Most retailers can be added with just a YAML configuration file:

```yaml
# provider_configs/new-retailer.yaml
name: "new_retailer"
country: "XX"
base_url: "https://www.retailer.example"
extraction:
  priority: ["json-ld"]  # Most sites support JSON-LD Schema.org
```

No Python code required for standard retailers.
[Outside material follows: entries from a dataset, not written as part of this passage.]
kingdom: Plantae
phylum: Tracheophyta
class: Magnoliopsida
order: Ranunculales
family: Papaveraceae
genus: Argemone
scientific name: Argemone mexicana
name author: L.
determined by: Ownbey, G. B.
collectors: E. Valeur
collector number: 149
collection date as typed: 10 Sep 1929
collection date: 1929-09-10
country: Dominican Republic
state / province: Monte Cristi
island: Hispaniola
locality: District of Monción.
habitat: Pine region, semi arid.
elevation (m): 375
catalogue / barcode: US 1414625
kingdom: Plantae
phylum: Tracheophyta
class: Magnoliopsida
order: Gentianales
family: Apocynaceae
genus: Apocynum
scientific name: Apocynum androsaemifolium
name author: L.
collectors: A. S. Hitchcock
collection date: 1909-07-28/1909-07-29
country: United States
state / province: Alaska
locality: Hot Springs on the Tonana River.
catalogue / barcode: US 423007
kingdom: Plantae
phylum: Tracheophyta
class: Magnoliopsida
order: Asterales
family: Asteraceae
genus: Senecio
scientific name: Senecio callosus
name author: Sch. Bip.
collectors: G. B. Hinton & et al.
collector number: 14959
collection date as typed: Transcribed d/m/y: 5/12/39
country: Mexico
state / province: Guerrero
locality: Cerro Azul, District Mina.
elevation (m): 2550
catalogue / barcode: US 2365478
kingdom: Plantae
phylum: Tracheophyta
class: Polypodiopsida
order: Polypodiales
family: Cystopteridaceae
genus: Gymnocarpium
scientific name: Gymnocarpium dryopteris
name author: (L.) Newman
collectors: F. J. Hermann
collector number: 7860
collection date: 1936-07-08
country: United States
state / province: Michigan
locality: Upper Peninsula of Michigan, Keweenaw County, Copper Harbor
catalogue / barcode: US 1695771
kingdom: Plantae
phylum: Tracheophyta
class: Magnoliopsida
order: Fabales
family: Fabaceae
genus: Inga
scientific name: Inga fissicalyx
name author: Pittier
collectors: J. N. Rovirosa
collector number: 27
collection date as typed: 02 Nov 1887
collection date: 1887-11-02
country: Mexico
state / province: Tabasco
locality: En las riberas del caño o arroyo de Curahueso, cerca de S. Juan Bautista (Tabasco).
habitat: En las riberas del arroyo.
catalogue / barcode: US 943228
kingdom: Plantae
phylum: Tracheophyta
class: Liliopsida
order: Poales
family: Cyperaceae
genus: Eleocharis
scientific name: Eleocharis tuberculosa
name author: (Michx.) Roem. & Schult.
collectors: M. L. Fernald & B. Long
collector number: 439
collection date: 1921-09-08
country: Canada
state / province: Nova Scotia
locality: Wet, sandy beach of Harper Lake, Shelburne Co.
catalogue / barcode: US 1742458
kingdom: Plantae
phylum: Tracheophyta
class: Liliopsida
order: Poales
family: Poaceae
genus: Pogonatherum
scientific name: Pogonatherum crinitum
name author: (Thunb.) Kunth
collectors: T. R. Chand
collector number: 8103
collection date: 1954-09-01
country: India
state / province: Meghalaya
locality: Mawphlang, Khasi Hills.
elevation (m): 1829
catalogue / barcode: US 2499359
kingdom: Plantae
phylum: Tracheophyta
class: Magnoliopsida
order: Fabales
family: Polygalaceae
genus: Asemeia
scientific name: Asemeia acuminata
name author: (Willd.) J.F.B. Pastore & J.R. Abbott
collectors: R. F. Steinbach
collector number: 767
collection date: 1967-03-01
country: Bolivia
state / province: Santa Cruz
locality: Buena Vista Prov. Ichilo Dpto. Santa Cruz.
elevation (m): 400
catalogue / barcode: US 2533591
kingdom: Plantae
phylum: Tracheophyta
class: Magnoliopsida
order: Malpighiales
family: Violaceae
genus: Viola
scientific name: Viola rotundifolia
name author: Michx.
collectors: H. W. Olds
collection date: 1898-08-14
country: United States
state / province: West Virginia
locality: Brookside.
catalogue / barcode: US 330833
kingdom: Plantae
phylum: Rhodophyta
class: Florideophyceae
See `provider_configs/` directory for examples.

### Development Setup

**Using Docker Compose** (recommended for development):

```bash
# Clone the repository
git clone https://github.com/bulletinmybeard/price-scout.git
cd price-scout

# Copy example configuration
cp config.example.yaml config.yaml

# Start with docker-compose (includes all volume mounts!)
docker compose up -d

# Your code changes are immediately reflected
docker exec -it price-scout price-scout --version
```

**Using Poetry** (local development):

```bash
# Install Poetry
curl -sSL https://install.python-poetry.org | python3 -

# Install dependencies
poetry install

# Install Firefox support
playwright install firefox

# Run Price Scout
poetry run price-scout --help
```

### Ways to Contribute

- **Add new retailers** - Create YAML configs for stores you use
- **Report bugs** - Open GitHub Issues with reproduction steps
- **Suggest features** - Share your ideas for improvements
- **Improve documentation** - Help others get started
- **Write tests** - Increase code coverage (current: 37%)

## Architecture

### Technical Stack

- **Browser Automation**: Playwright with Firefox (best compatibility)
- **Database**: DuckDB (columnar analytics database, 100x faster than SQLite for analytics)
- **Extraction**: JSON-LD (Schema.org structured data) with PyLD library
- **CLI Framework**: Click with rich formatting
- **Data Validation**: Pydantic2 with strict type checking
- **Docker**: Multi-arch support (AMD64 + ARM64) with Xvfb for virtual display

### Key Design Decisions

**Why DuckDB?**

- Optimized for analytics queries (price trends, comparisons)
- Columnar storage = fast aggregations
- Exports to Parquet for zero-copy reads
- Built-in Web UI for data exploration

**Why JSON-LD Extraction?**

- Standardized format (Schema.org)
- Better compatibility across retailers
- Self-documenting data structure

**Why Docker-First?**

- Consistent environment across platforms
- Includes Xvfb for headless browser rendering
- DuckDB Web UI included out-of-the-box
- No dependency management hassles

## Acknowledgments

Price Scout uses these excellent open-source projects:

- [Playwright](https://playwright.dev/) - Browser automation
- [DuckDB](https://duckdb.org/) - Analytics database
- [Click](https://click.palletsprojects.com/) - CLI framework
- [Pydantic](https://docs.pydantic.dev/) - Data validation
- [PyLD](https://github.com/digitalbazaar/pyld) - JSON-LD processing
- [Chalkbox](https://pypi.org/project/chalkbox/) - GUI framework

## License

MIT License - see [LICENSE](LICENSE) file for details.

**Summary**: Free for personal and commercial use. Attribution appreciated but not required.